- Information provided:
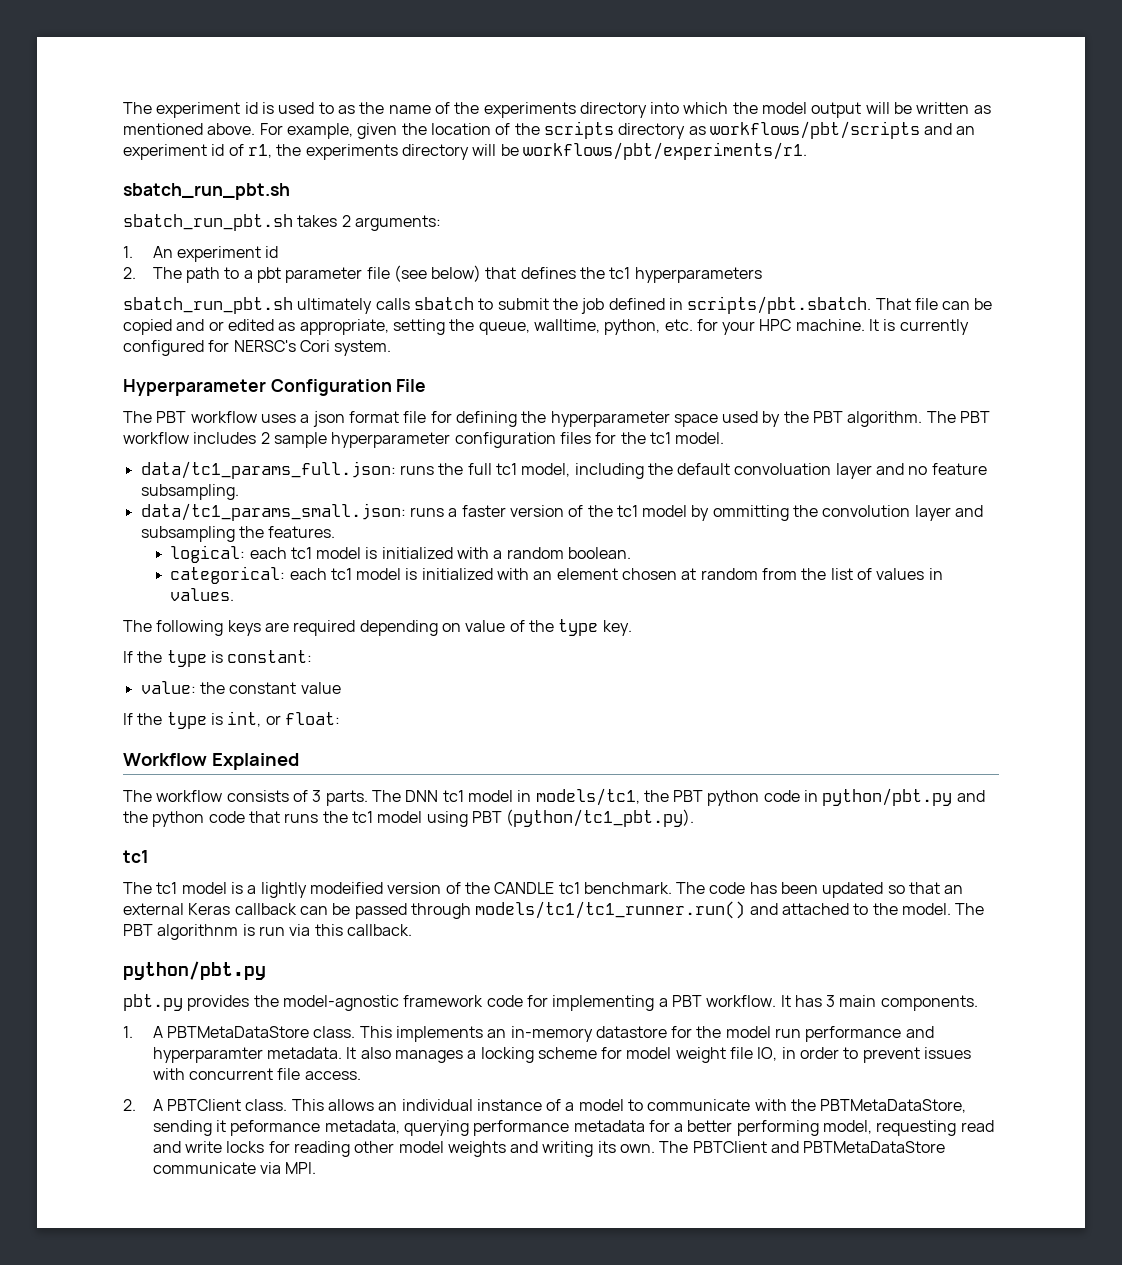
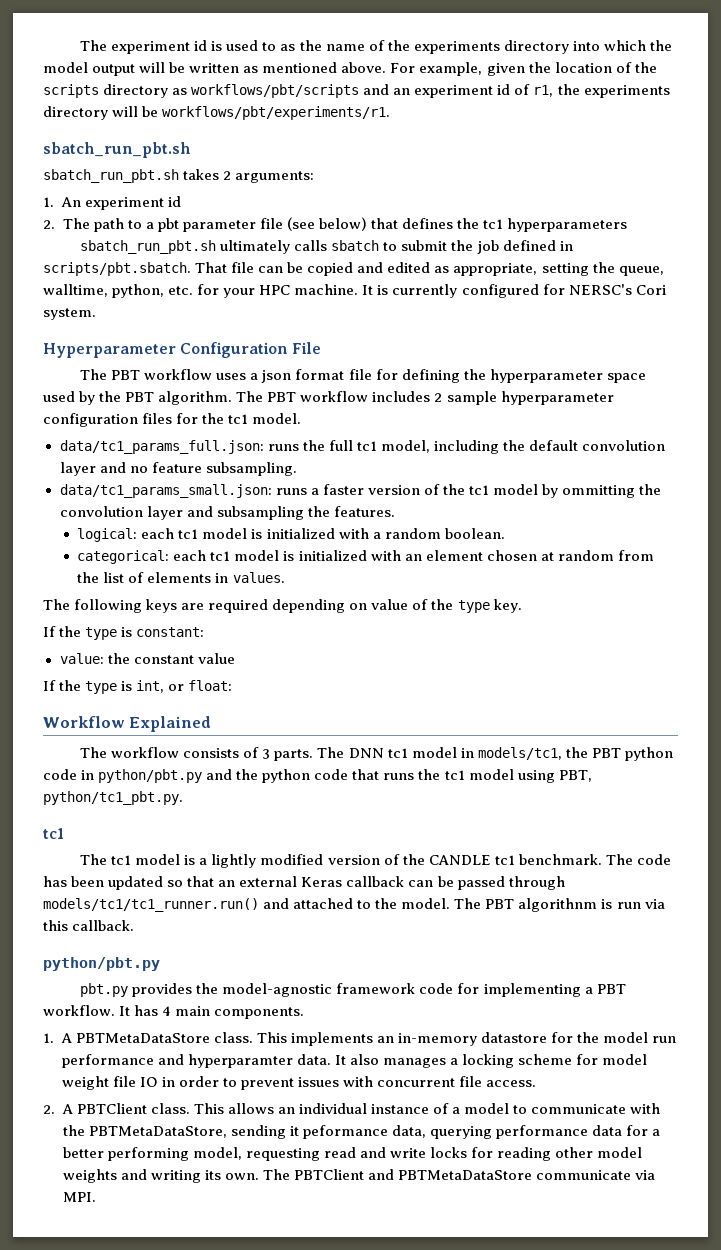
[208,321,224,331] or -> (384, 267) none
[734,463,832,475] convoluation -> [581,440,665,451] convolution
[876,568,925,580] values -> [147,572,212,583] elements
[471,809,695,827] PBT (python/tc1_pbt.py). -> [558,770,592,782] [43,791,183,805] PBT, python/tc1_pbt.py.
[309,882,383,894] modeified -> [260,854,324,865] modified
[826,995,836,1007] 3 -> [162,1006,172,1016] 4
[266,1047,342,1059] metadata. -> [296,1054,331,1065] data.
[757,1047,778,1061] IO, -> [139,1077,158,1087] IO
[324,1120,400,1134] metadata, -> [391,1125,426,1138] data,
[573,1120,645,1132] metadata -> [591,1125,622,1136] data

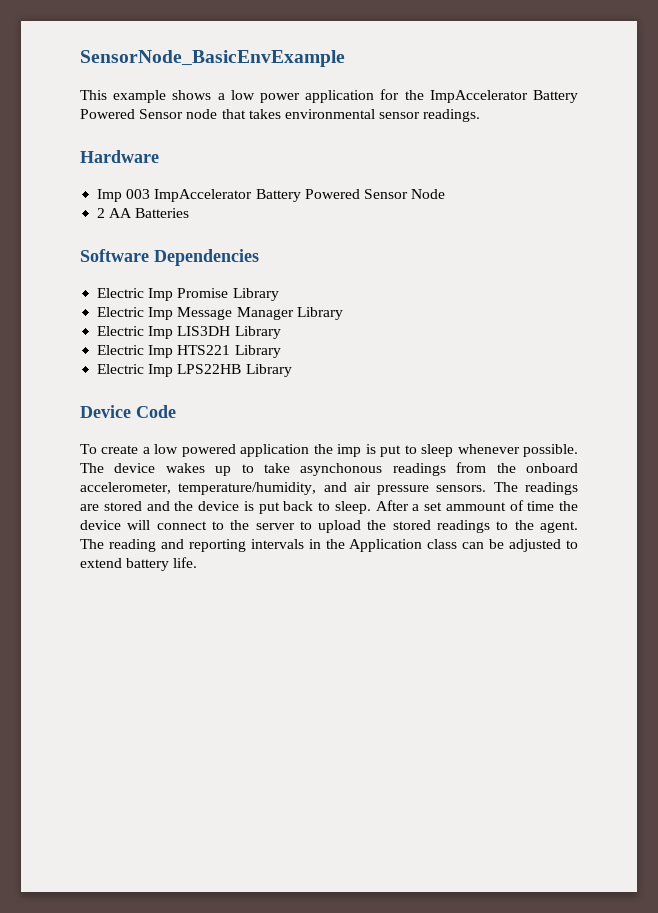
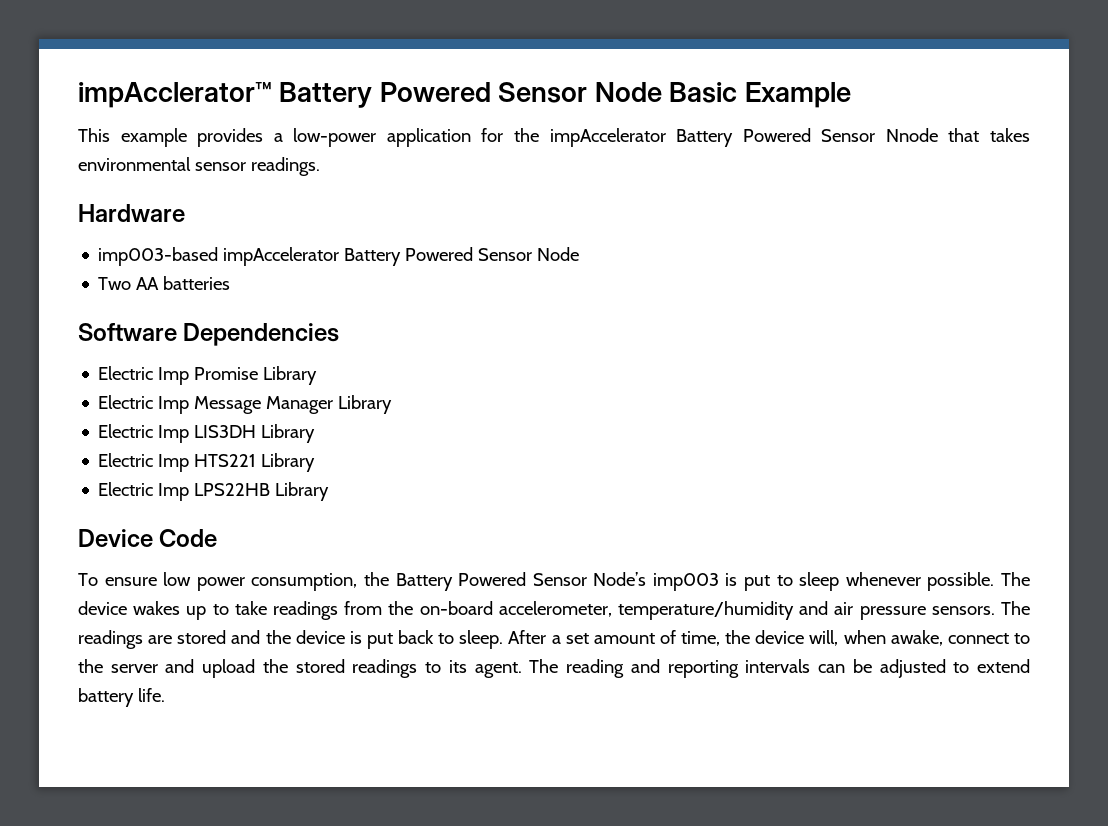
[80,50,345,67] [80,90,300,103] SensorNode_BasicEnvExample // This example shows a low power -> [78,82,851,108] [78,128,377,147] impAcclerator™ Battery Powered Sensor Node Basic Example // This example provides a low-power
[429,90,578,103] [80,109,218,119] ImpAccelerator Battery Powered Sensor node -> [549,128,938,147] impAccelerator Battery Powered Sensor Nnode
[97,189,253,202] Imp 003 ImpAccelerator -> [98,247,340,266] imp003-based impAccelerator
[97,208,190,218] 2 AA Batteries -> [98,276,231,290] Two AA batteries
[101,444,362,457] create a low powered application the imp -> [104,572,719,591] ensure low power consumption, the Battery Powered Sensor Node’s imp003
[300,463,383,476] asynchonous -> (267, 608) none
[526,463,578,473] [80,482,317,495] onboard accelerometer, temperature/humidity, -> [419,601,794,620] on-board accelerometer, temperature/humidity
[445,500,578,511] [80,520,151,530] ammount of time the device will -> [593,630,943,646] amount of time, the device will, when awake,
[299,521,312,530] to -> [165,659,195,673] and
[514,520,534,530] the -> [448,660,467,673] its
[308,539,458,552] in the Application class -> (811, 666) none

* * *

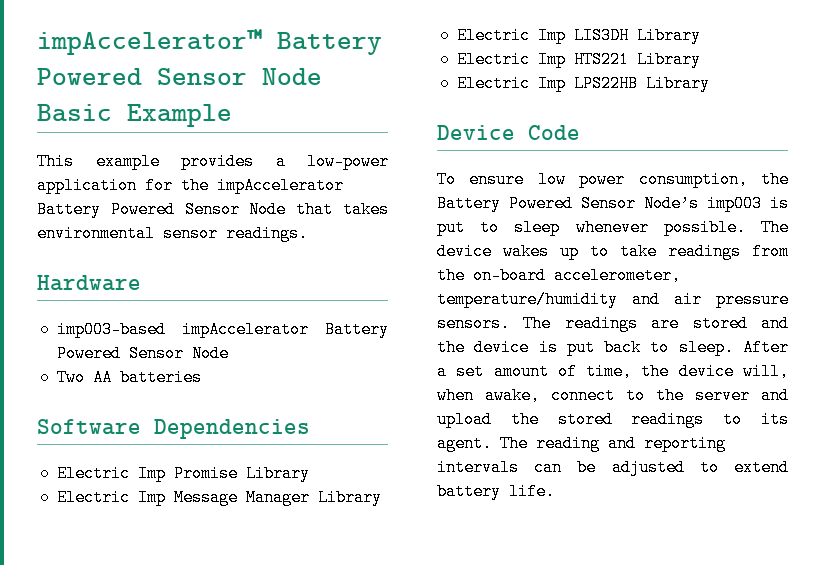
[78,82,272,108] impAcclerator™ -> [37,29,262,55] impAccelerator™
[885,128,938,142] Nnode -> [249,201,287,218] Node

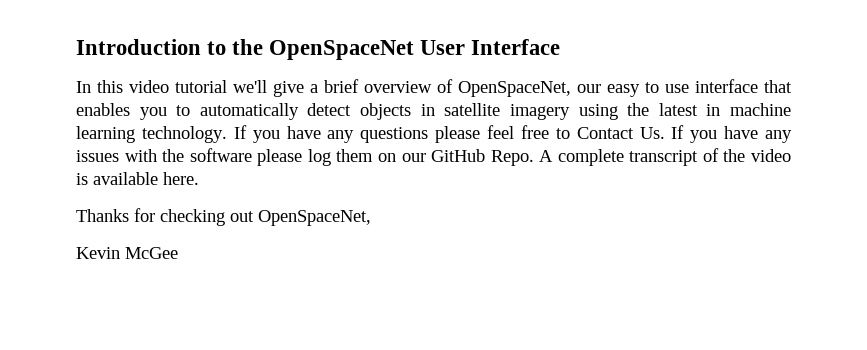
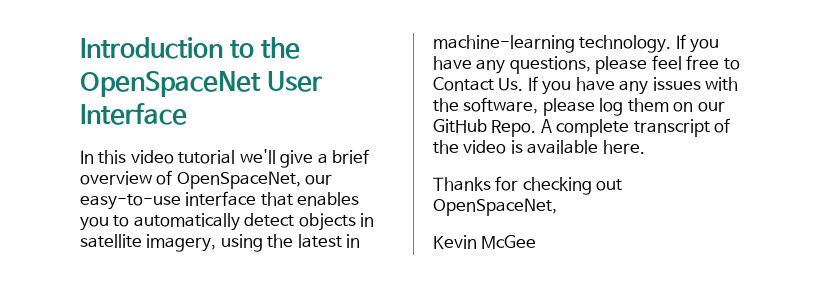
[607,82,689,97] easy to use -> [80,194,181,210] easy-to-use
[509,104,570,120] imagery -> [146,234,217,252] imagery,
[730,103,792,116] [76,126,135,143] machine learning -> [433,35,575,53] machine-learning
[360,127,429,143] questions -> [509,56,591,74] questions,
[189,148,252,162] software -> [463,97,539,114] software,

* * *

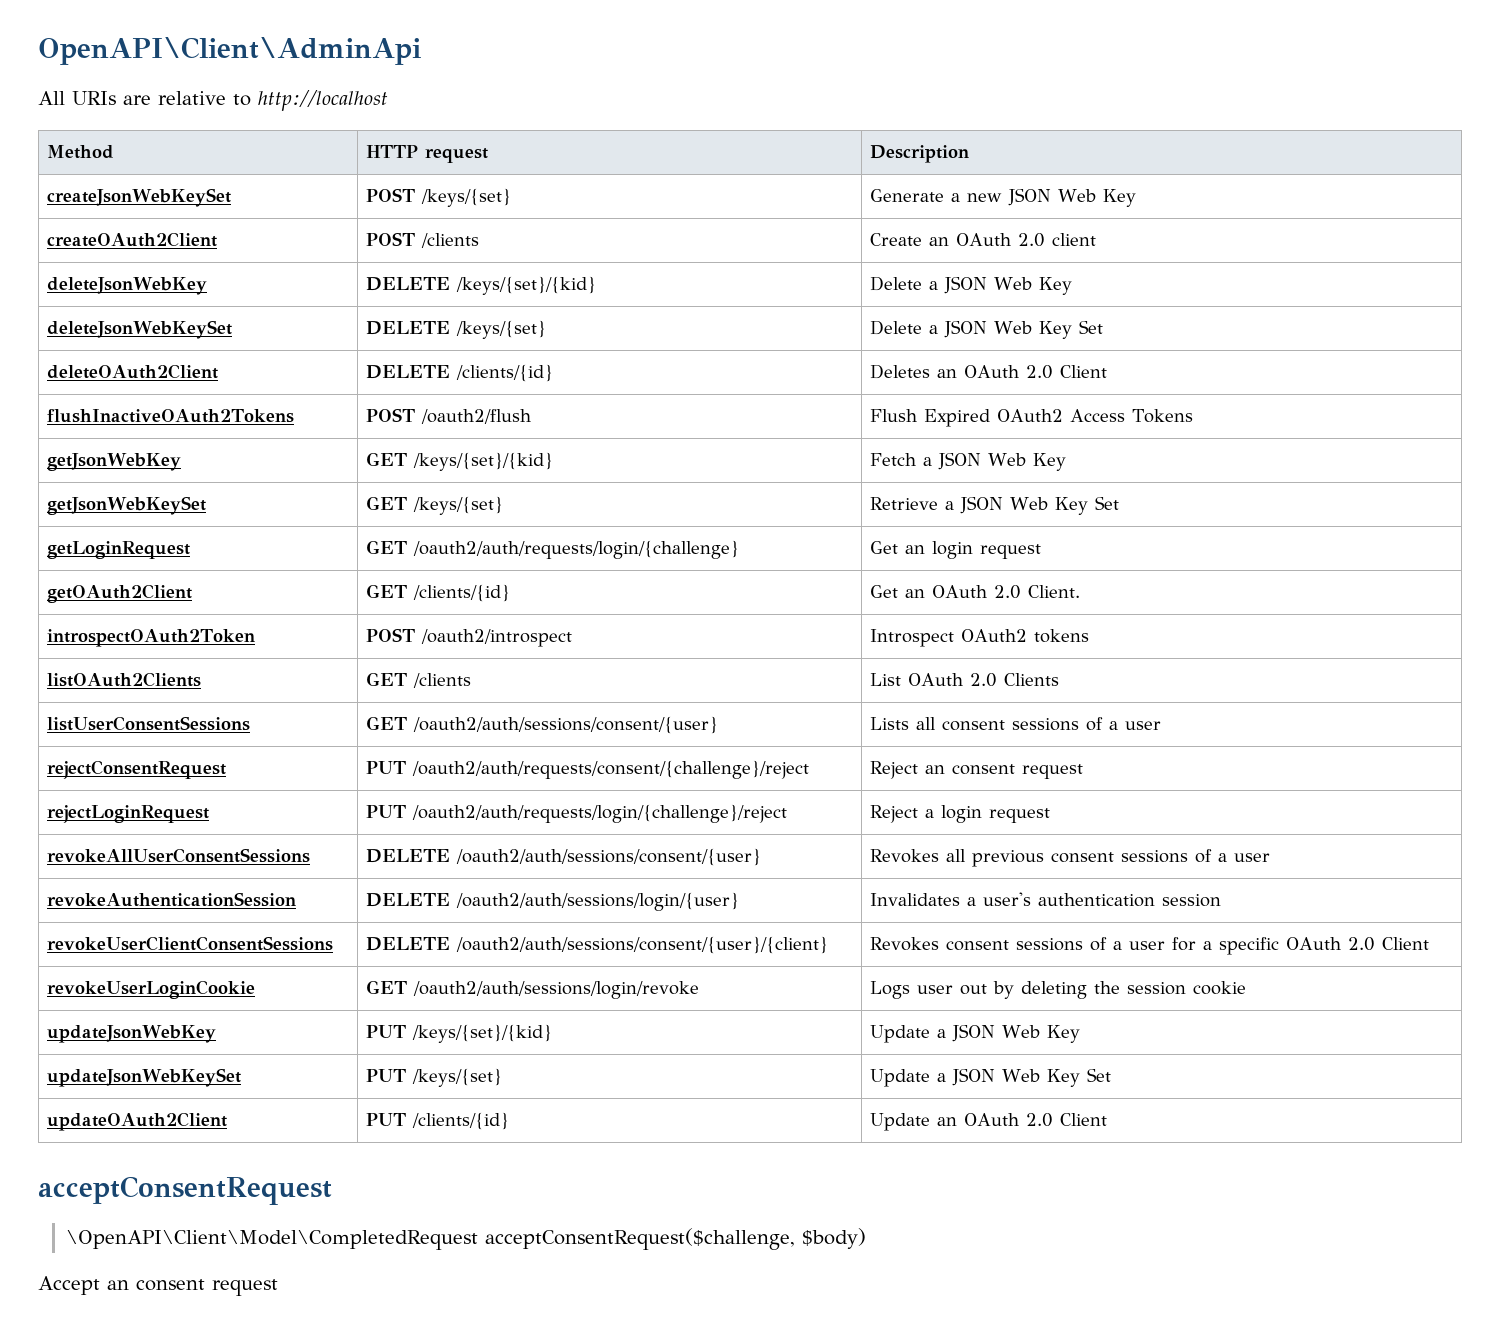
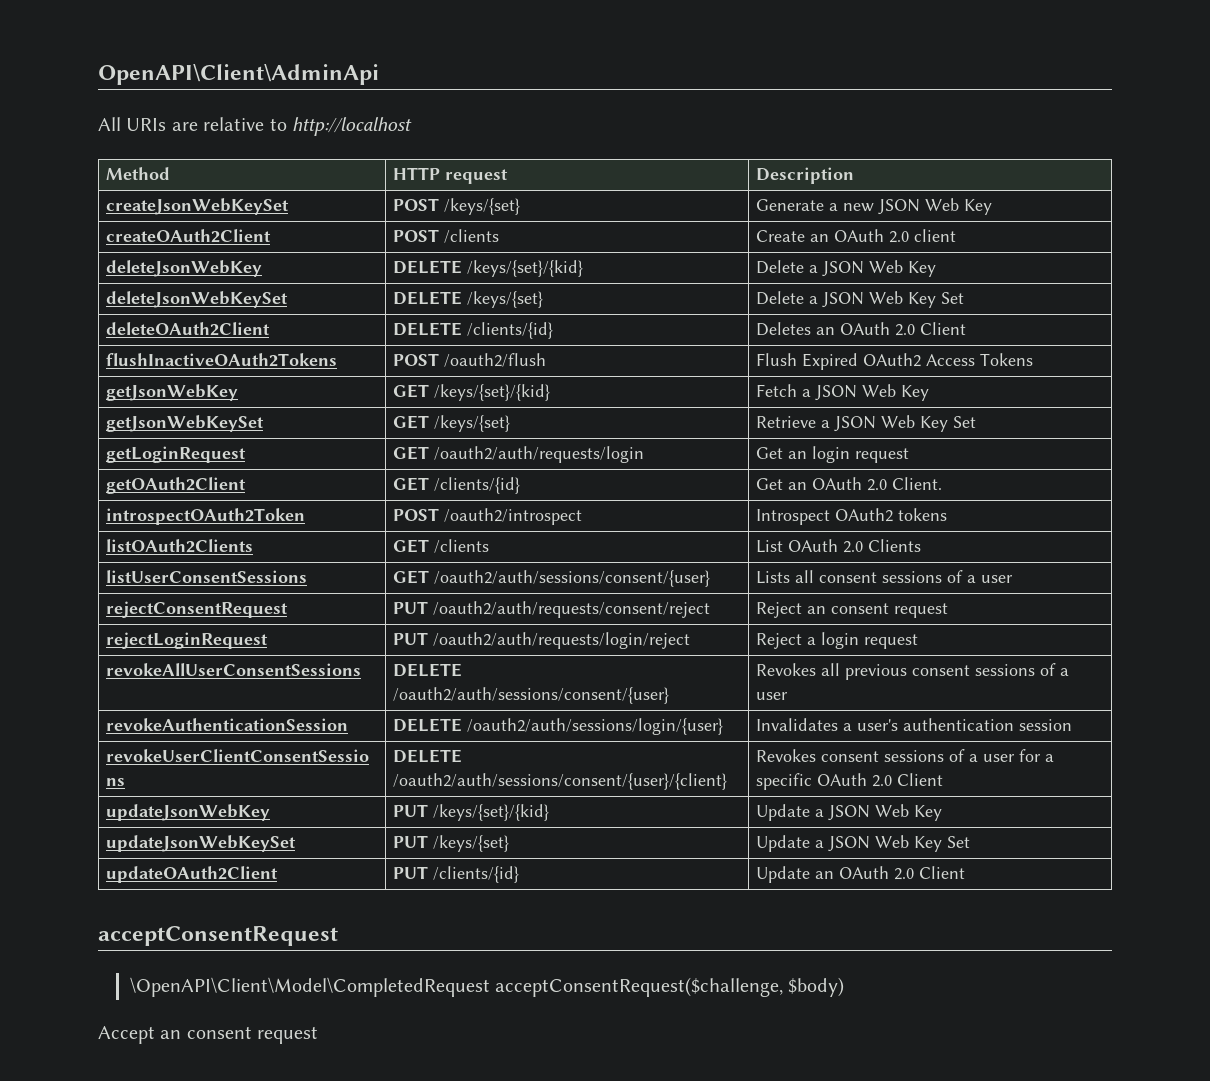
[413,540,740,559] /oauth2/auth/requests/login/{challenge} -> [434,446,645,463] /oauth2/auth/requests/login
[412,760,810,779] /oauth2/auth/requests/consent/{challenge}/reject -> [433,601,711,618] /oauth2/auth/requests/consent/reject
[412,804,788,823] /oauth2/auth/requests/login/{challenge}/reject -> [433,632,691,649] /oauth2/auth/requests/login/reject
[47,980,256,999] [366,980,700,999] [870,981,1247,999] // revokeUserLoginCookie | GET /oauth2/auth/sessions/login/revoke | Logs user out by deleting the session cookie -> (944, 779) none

- Prompt:
Every line of the listing that holds the word "metadata" is to be found and copied.

- Reply:
[266,1047,342,1059] metadata. -> [296,1054,331,1065] data.
[324,1120,400,1134] metadata, -> [391,1125,426,1138] data,
[573,1120,645,1132] metadata -> [591,1125,622,1136] data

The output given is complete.